> [What needs to be done]
Can you copy every line of the data below, character for character, without changing anything?

> [Input data]
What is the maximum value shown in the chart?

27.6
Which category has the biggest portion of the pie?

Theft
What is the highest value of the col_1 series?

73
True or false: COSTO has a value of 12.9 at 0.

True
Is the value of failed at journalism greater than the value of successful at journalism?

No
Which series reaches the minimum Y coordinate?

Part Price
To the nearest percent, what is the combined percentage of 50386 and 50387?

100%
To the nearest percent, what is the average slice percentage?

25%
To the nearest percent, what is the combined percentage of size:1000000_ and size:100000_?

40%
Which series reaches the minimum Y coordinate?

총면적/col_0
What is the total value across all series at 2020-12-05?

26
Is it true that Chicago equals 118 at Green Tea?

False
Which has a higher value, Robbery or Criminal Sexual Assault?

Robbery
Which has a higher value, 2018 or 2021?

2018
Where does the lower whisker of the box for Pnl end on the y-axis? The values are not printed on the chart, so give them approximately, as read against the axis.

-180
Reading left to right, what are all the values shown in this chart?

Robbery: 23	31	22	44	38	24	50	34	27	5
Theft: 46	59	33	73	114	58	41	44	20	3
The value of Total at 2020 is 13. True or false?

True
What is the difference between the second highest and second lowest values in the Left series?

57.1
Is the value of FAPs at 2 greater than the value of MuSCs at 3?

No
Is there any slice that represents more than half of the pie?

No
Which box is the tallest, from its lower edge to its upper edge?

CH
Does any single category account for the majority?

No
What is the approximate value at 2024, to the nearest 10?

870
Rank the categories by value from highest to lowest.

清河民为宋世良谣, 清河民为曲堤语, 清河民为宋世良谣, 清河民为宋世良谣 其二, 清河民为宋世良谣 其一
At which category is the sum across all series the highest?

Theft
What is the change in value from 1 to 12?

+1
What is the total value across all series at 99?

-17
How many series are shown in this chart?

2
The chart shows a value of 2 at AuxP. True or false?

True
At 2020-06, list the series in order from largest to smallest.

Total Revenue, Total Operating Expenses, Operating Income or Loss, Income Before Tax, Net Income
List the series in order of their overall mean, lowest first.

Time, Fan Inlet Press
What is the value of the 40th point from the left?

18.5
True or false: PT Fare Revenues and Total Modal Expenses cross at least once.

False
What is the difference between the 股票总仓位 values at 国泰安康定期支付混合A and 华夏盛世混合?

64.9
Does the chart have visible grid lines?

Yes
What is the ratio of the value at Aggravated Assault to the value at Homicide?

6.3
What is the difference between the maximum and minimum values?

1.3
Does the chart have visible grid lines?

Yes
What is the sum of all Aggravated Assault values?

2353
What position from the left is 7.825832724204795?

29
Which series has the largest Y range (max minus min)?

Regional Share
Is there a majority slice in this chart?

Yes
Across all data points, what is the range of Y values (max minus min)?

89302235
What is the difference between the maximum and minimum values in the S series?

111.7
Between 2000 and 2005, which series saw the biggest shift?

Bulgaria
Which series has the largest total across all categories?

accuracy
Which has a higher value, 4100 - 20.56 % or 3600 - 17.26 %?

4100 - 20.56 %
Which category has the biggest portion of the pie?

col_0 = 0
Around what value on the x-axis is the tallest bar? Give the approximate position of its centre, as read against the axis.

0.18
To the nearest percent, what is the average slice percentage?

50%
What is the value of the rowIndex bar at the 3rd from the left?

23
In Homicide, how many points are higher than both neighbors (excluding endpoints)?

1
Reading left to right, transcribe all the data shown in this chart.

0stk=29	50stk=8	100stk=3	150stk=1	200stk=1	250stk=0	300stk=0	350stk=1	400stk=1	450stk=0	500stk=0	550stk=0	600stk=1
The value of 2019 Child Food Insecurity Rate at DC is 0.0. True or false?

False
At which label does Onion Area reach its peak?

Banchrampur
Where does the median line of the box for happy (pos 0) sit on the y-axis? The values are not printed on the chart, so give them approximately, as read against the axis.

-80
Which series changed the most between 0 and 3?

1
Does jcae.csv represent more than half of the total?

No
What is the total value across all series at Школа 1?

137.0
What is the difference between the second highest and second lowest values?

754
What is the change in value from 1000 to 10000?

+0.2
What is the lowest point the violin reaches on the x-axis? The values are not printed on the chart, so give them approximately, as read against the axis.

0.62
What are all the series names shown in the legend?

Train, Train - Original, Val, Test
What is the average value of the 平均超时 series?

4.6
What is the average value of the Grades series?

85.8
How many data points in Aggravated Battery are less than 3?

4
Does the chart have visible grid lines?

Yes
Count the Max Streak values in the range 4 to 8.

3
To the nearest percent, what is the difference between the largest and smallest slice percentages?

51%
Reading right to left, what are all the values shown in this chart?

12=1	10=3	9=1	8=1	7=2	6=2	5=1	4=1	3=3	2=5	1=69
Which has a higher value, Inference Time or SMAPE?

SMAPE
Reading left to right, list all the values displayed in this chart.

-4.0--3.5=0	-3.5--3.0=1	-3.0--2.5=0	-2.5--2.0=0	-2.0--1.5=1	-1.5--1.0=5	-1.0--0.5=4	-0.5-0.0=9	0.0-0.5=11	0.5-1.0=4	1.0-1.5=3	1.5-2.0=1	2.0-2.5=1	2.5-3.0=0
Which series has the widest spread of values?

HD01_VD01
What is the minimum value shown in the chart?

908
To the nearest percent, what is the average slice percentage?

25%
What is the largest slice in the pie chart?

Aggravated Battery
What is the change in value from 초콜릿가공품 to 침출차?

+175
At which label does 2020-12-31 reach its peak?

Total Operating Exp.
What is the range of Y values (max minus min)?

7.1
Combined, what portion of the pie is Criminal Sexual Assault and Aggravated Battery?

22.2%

> [Result of this exercise]
What is the maximum value shown in the chart?

27.6
Which category has the biggest portion of the pie?

Theft
What is the highest value of the col_1 series?

73
True or false: COSTO has a value of 12.9 at 0.

True
Is the value of failed at journalism greater than the value of successful at journalism?

No
Which series reaches the minimum Y coordinate?

Part Price
To the nearest percent, what is the combined percentage of 50386 and 50387?

100%
To the nearest percent, what is the average slice percentage?

25%
To the nearest percent, what is the combined percentage of size:1000000_ and size:100000_?

40%
Which series reaches the minimum Y coordinate?

총면적/col_0
What is the total value across all series at 2020-12-05?

26
Is it true that Chicago equals 118 at Green Tea?

False
Which has a higher value, Robbery or Criminal Sexual Assault?

Robbery
Which has a higher value, 2018 or 2021?

2018
Where does the lower whisker of the box for Pnl end on the y-axis? The values are not printed on the chart, so give them approximately, as read against the axis.

-180
Reading left to right, what are all the values shown in this chart?

Robbery: 23	31	22	44	38	24	50	34	27	5
Theft: 46	59	33	73	114	58	41	44	20	3
The value of Total at 2020 is 13. True or false?

True
What is the difference between the second highest and second lowest values in the Left series?

57.1
Is the value of FAPs at 2 greater than the value of MuSCs at 3?

No
Is there any slice that represents more than half of the pie?

No
Which box is the tallest, from its lower edge to its upper edge?

CH
Does any single category account for the majority?

No
What is the approximate value at 2024, to the nearest 10?

870
Rank the categories by value from highest to lowest.

清河民为宋世良谣, 清河民为曲堤语, 清河民为宋世良谣, 清河民为宋世良谣 其二, 清河民为宋世良谣 其一
At which category is the sum across all series the highest?

Theft
What is the change in value from 1 to 12?

+1
What is the total value across all series at 99?

-17
How many series are shown in this chart?

2
The chart shows a value of 2 at AuxP. True or false?

True
At 2020-06, list the series in order from largest to smallest.

Total Revenue, Total Operating Expenses, Operating Income or Loss, Income Before Tax, Net Income
List the series in order of their overall mean, lowest first.

Time, Fan Inlet Press
What is the value of the 40th point from the left?

18.5
True or false: PT Fare Revenues and Total Modal Expenses cross at least once.

False
What is the difference between the 股票总仓位 values at 国泰安康定期支付混合A and 华夏盛世混合?

64.9
Does the chart have visible grid lines?

Yes
What is the ratio of the value at Aggravated Assault to the value at Homicide?

6.3
What is the difference between the maximum and minimum values?

1.3
Does the chart have visible grid lines?

Yes
What is the sum of all Aggravated Assault values?

2353
What position from the left is 7.825832724204795?

29
Which series has the largest Y range (max minus min)?

Regional Share
Is there a majority slice in this chart?

Yes
Across all data points, what is the range of Y values (max minus min)?

89302235
What is the difference between the maximum and minimum values in the S series?

111.7
Between 2000 and 2005, which series saw the biggest shift?

Bulgaria
Which series has the largest total across all categories?

accuracy
Which has a higher value, 4100 - 20.56 % or 3600 - 17.26 %?

4100 - 20.56 %
Which category has the biggest portion of the pie?

col_0 = 0
Around what value on the x-axis is the tallest bar? Give the approximate position of its centre, as read against the axis.

0.18
To the nearest percent, what is the average slice percentage?

50%
What is the value of the rowIndex bar at the 3rd from the left?

23
In Homicide, how many points are higher than both neighbors (excluding endpoints)?

1
Reading left to right, transcribe all the data shown in this chart.

0stk=29	50stk=8	100stk=3	150stk=1	200stk=1	250stk=0	300stk=0	350stk=1	400stk=1	450stk=0	500stk=0	550stk=0	600stk=1
The value of 2019 Child Food Insecurity Rate at DC is 0.0. True or false?

False
At which label does Onion Area reach its peak?

Banchrampur
Where does the median line of the box for happy (pos 0) sit on the y-axis? The values are not printed on the chart, so give them approximately, as read against the axis.

-80
Which series changed the most between 0 and 3?

1
Does jcae.csv represent more than half of the total?

No
What is the total value across all series at Школа 1?

137.0
What is the difference between the second highest and second lowest values?

754
What is the change in value from 1000 to 10000?

+0.2
What is the lowest point the violin reaches on the x-axis? The values are not printed on the chart, so give them approximately, as read against the axis.

0.62
What are all the series names shown in the legend?

Train, Train - Original, Val, Test
What is the average value of the 平均超时 series?

4.6
What is the average value of the Grades series?

85.8
How many data points in Aggravated Battery are less than 3?

4
Does the chart have visible grid lines?

Yes
Count the Max Streak values in the range 4 to 8.

3
To the nearest percent, what is the difference between the largest and smallest slice percentages?

51%
Reading right to left, what are all the values shown in this chart?

12=1	10=3	9=1	8=1	7=2	6=2	5=1	4=1	3=3	2=5	1=69
Which has a higher value, Inference Time or SMAPE?

SMAPE
Reading left to right, list all the values displayed in this chart.

-4.0--3.5=0	-3.5--3.0=1	-3.0--2.5=0	-2.5--2.0=0	-2.0--1.5=1	-1.5--1.0=5	-1.0--0.5=4	-0.5-0.0=9	0.0-0.5=11	0.5-1.0=4	1.0-1.5=3	1.5-2.0=1	2.0-2.5=1	2.5-3.0=0
Which series has the widest spread of values?

HD01_VD01
What is the minimum value shown in the chart?

908
To the nearest percent, what is the average slice percentage?

25%
What is the largest slice in the pie chart?

Aggravated Battery
What is the change in value from 초콜릿가공품 to 침출차?

+175
At which label does 2020-12-31 reach its peak?

Total Operating Exp.
What is the range of Y values (max minus min)?

7.1
Combined, what portion of the pie is Criminal Sexual Assault and Aggravated Battery?

22.2%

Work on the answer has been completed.